Task goal: Output each line of the data below as a JSON array of strings, one string per line, with blank lines omitted.

Input records:
┌──

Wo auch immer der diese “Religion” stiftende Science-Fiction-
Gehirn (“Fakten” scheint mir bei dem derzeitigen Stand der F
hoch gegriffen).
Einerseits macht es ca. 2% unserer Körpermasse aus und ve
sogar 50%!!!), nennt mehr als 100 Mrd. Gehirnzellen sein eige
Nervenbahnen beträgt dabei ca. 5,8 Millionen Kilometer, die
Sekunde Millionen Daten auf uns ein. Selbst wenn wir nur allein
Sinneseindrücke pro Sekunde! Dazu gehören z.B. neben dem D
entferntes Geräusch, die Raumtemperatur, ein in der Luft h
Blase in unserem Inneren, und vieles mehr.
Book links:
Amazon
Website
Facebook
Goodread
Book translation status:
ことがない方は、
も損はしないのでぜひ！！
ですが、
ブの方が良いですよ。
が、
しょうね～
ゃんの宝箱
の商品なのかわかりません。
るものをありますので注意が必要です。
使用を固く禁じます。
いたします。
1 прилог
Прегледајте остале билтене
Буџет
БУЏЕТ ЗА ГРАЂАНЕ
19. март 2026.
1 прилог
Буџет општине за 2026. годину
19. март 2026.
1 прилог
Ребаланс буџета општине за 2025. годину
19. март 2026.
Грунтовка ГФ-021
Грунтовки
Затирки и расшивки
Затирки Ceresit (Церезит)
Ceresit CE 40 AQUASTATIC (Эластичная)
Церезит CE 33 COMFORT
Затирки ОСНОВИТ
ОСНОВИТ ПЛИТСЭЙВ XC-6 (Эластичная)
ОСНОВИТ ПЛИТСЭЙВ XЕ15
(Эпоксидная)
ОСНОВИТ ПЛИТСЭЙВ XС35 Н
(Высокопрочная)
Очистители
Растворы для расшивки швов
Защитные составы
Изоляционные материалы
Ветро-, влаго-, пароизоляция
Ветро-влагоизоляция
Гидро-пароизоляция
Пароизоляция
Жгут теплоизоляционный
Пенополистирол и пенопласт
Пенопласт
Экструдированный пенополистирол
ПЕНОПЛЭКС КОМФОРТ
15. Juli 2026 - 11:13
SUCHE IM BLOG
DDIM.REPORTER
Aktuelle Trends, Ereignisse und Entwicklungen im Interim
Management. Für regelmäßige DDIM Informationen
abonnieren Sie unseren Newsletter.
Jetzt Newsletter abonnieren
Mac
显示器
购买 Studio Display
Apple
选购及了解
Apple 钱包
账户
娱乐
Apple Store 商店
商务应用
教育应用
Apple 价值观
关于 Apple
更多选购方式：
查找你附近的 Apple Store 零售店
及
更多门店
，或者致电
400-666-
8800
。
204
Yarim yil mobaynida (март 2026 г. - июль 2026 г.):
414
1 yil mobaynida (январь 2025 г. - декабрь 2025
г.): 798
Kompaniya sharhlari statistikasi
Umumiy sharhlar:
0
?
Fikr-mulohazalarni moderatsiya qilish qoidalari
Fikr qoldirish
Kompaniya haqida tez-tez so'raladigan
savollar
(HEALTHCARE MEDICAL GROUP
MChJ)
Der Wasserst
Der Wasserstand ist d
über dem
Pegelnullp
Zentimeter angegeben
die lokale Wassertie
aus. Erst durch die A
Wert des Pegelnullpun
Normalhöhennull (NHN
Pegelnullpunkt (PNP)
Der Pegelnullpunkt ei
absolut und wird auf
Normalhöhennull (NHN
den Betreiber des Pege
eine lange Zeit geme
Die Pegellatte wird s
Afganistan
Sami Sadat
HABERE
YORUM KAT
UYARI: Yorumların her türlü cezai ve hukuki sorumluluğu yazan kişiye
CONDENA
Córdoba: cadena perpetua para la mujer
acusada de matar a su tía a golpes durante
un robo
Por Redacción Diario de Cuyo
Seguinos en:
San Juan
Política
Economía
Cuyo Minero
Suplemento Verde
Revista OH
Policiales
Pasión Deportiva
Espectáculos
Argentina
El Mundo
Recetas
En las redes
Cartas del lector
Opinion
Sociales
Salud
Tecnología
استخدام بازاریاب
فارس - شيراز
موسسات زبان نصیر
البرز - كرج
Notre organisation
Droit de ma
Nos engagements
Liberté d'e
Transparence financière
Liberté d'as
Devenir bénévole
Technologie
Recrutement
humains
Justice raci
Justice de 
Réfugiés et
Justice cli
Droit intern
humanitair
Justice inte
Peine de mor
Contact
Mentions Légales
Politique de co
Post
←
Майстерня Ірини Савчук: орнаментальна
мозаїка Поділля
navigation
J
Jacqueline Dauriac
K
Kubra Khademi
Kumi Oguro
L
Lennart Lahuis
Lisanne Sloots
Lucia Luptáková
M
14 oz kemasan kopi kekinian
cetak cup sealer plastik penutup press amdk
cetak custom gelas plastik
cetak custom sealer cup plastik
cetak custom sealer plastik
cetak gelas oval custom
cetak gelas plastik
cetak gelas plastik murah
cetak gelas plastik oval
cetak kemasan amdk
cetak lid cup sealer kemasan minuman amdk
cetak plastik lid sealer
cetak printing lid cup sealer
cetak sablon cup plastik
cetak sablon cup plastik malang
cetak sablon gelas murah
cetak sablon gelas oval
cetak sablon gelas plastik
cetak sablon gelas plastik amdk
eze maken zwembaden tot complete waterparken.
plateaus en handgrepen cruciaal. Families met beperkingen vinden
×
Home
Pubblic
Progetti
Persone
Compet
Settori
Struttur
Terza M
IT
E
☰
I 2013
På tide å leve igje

└──

Solution to the problem:
[
  "Wo auch immer der diese “Religion” stiftende Science-Fiction-",
  "Gehirn (“Fakten” scheint mir bei dem derzeitigen Stand der F",
  "hoch gegriffen).",
  "Einerseits macht es ca. 2% unserer Körpermasse aus und ve",
  "sogar 50%!!!), nennt mehr als 100 Mrd. Gehirnzellen sein eige",
  "Nervenbahnen beträgt dabei ca. 5,8 Millionen Kilometer, die",
  "Sekunde Millionen Daten auf uns ein. Selbst wenn wir nur allein",
  "Sinneseindrücke pro Sekunde! Dazu gehören z.B. neben dem D",
  "entferntes Geräusch, die Raumtemperatur, ein in der Luft h",
  "Blase in unserem Inneren, und vieles mehr.",
  "Book links:",
  "Amazon",
  "Website",
  "Facebook",
  "Goodread",
  "Book translation status:",
  "ことがない方は、",
  "も損はしないのでぜひ！！",
  "ですが、",
  "ブの方が良いですよ。",
  "が、",
  "しょうね～",
  "ゃんの宝箱",
  "の商品なのかわかりません。",
  "るものをありますので注意が必要です。",
  "使用を固く禁じます。",
  "いたします。",
  "1 прилог",
  "Прегледајте остале билтене",
  "Буџет",
  "БУЏЕТ ЗА ГРАЂАНЕ",
  "19. март 2026.",
  "1 прилог",
  "Буџет општине за 2026. годину",
  "19. март 2026.",
  "1 прилог",
  "Ребаланс буџета општине за 2025. годину",
  "19. март 2026.",
  "Грунтовка ГФ-021",
  "Грунтовки",
  "Затирки и расшивки",
  "Затирки Ceresit (Церезит)",
  "Ceresit CE 40 AQUASTATIC (Эластичная)",
  "Церезит CE 33 COMFORT",
  "Затирки ОСНОВИТ",
  "ОСНОВИТ ПЛИТСЭЙВ XC-6 (Эластичная)",
  "ОСНОВИТ ПЛИТСЭЙВ XЕ15",
  "(Эпоксидная)",
  "ОСНОВИТ ПЛИТСЭЙВ XС35 Н",
  "(Высокопрочная)",
  "Очистители",
  "Растворы для расшивки швов",
  "Защитные составы",
  "Изоляционные материалы",
  "Ветро-, влаго-, пароизоляция",
  "Ветро-влагоизоляция",
  "Гидро-пароизоляция",
  "Пароизоляция",
  "Жгут теплоизоляционный",
  "Пенополистирол и пенопласт",
  "Пенопласт",
  "Экструдированный пенополистирол",
  "ПЕНОПЛЭКС КОМФОРТ",
  "15. Juli 2026 - 11:13",
  "SUCHE IM BLOG",
  "DDIM.REPORTER",
  "Aktuelle Trends, Ereignisse und Entwicklungen im Interim",
  "Management. Für regelmäßige DDIM Informationen",
  "abonnieren Sie unseren Newsletter.",
  "Jetzt Newsletter abonnieren",
  "Mac",
  "显示器",
  "购买 Studio Display",
  "Apple",
  "选购及了解",
  "Apple 钱包",
  "账户",
  "娱乐",
  "Apple Store 商店",
  "商务应用",
  "教育应用",
  "Apple 价值观",
  "关于 Apple",
  "更多选购方式：",
  "查找你附近的 Apple Store 零售店",
  "及",
  "更多门店",
  "，或者致电",
  "400-666-",
  "8800",
  "。",
  "204",
  "Yarim yil mobaynida (март 2026 г. - июль 2026 г.):",
  "414",
  "1 yil mobaynida (январь 2025 г. - декабрь 2025",
  "г.): 798",
  "Kompaniya sharhlari statistikasi",
  "Umumiy sharhlar:",
  "0",
  "?",
  "Fikr-mulohazalarni moderatsiya qilish qoidalari",
  "Fikr qoldirish",
  "Kompaniya haqida tez-tez so'raladigan",
  "savollar",
  "(HEALTHCARE MEDICAL GROUP",
  "MChJ)",
  "Der Wasserst",
  "Der Wasserstand ist d",
  "über dem",
  "Pegelnullp",
  "Zentimeter angegeben",
  "die lokale Wassertie",
  "aus. Erst durch die A",
  "Wert des Pegelnullpun",
  "Normalhöhennull (NHN",
  "Pegelnullpunkt (PNP)",
  "Der Pegelnullpunkt ei",
  "absolut und wird auf",
  "Normalhöhennull (NHN",
  "den Betreiber des Pege",
  "eine lange Zeit geme",
  "Die Pegellatte wird s",
  "Afganistan",
  "Sami Sadat",
  "HABERE",
  "YORUM KAT",
  "UYARI: Yorumların her türlü cezai ve hukuki sorumluluğu yazan kişiye",
  "CONDENA",
  "Córdoba: cadena perpetua para la mujer",
  "acusada de matar a su tía a golpes durante",
  "un robo",
  "Por Redacción Diario de Cuyo",
  "Seguinos en:",
  "San Juan",
  "Política",
  "Economía",
  "Cuyo Minero",
  "Suplemento Verde",
  "Revista OH",
  "Policiales",
  "Pasión Deportiva",
  "Espectáculos",
  "Argentina",
  "El Mundo",
  "Recetas",
  "En las redes",
  "Cartas del lector",
  "Opinion",
  "Sociales",
  "Salud",
  "Tecnología",
  "استخدام بازاریاب",
  "فارس - شيراز",
  "موسسات زبان نصیر",
  "البرز - كرج",
  "Notre organisation",
  "Droit de ma",
  "Nos engagements",
  "Liberté d'e",
  "Transparence financière",
  "Liberté d'as",
  "Devenir bénévole",
  "Technologie",
  "Recrutement",
  "humains",
  "Justice raci",
  "Justice de ",
  "Réfugiés et",
  "Justice cli",
  "Droit intern",
  "humanitair",
  "Justice inte",
  "Peine de mor",
  "Contact",
  "Mentions Légales",
  "Politique de co",
  "Post",
  "←",
  "Майстерня Ірини Савчук: орнаментальна",
  "мозаїка Поділля",
  "navigation",
  "J",
  "Jacqueline Dauriac",
  "K",
  "Kubra Khademi",
  "Kumi Oguro",
  "L",
  "Lennart Lahuis",
  "Lisanne Sloots",
  "Lucia Luptáková",
  "M",
  "14 oz kemasan kopi kekinian",
  "cetak cup sealer plastik penutup press amdk",
  "cetak custom gelas plastik",
  "cetak custom sealer cup plastik",
  "cetak custom sealer plastik",
  "cetak gelas oval custom",
  "cetak gelas plastik",
  "cetak gelas plastik murah",
  "cetak gelas plastik oval",
  "cetak kemasan amdk",
  "cetak lid cup sealer kemasan minuman amdk",
  "cetak plastik lid sealer",
  "cetak printing lid cup sealer",
  "cetak sablon cup plastik",
  "cetak sablon cup plastik malang",
  "cetak sablon gelas murah",
  "cetak sablon gelas oval",
  "cetak sablon gelas plastik",
  "cetak sablon gelas plastik amdk",
  "eze maken zwembaden tot complete waterparken.",
  "plateaus en handgrepen cruciaal. Families met beperkingen vinden",
  "×",
  "Home",
  "Pubblic",
  "Progetti",
  "Persone",
  "Compet",
  "Settori",
  "Struttur",
  "Terza M",
  "IT",
  "E",
  "☰",
  "I 2013",
  "På tide å leve igje"
]